No matter the platform, some amount of frustration is inevitable. There wasn’t a whole lot I couldn’t make happen on GAE with a little more time or creativity. Coming out of the other end with a site in place on GAE is where much of the appreciation of GAE begins. The logging and dashboard are well thought through. I found it was easy to isolate the CPU intensive code based on the quotas and target optimizations effectively. The regex search of logs means looking up an error in a task queue of hundreds is relatively easy. For anyone used to greping server logs, you’ll not want to go back to the stone age.  In django, I’ve always thought such a system would be a godsend – it’s really appealing to get such a rich overview of the site without lifting a finger.
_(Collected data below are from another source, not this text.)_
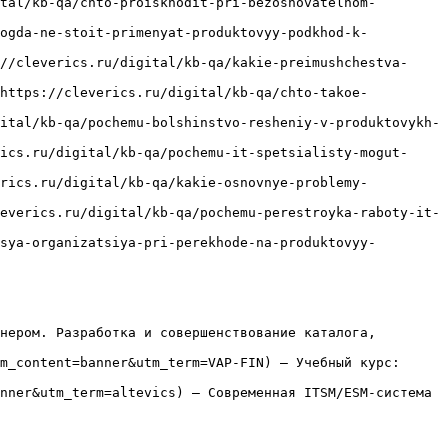
tal/kb-qa/chto-proiskhodit-pri-bezosnovatelnom-
kogda-ne-stoit-primenyat-produktovyy-podkhod-k-
//cleverics.ru/digital/kb-qa/kakie-preimushchestva-
(https://cleverics.ru/digital/kb-qa/chto-takoe-
ital/kb-qa/pochemu-bolshinstvo-resheniy-v-produktovykh-
ics.ru/digital/kb-qa/pochemu-it-spetsialisty-mogut-
erics.ru/digital/kb-qa/kakie-osnovnye-problemy-
everics.ru/digital/kb-qa/pochemu-perestroyka-raboty-it-
sya-organizatsiya-pri-perekhode-na-produktovyy-
нером. Разработка и совершенствование каталога, 
m_content=banner&utm_term=VAP-FIN) — Учебный курс: 
nner&utm_term=altevics) — Современная ITSM/ESM-система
Another major advantage over commodity hosting is that outgoing bandwidth is fixed at an extremely reasonable cost ($.12  p/GB) past the 1GB per day free quota.

Google App Engine is not a platform you will want to adopt blindly, I would highly encourage anyone considering such a move to opt for a rapid prototype to smoke out any showstopping limitations that happen to be built into the platform. They are certainly not the limits you’ll want to encounter a month down the road where you have virtually no control over them beyond a feature request. If you find you can work within the constraints of the platform, having the GAE team deal with the scaling and ops of your site more than offsets the less than attractive aspects of developing on the platform.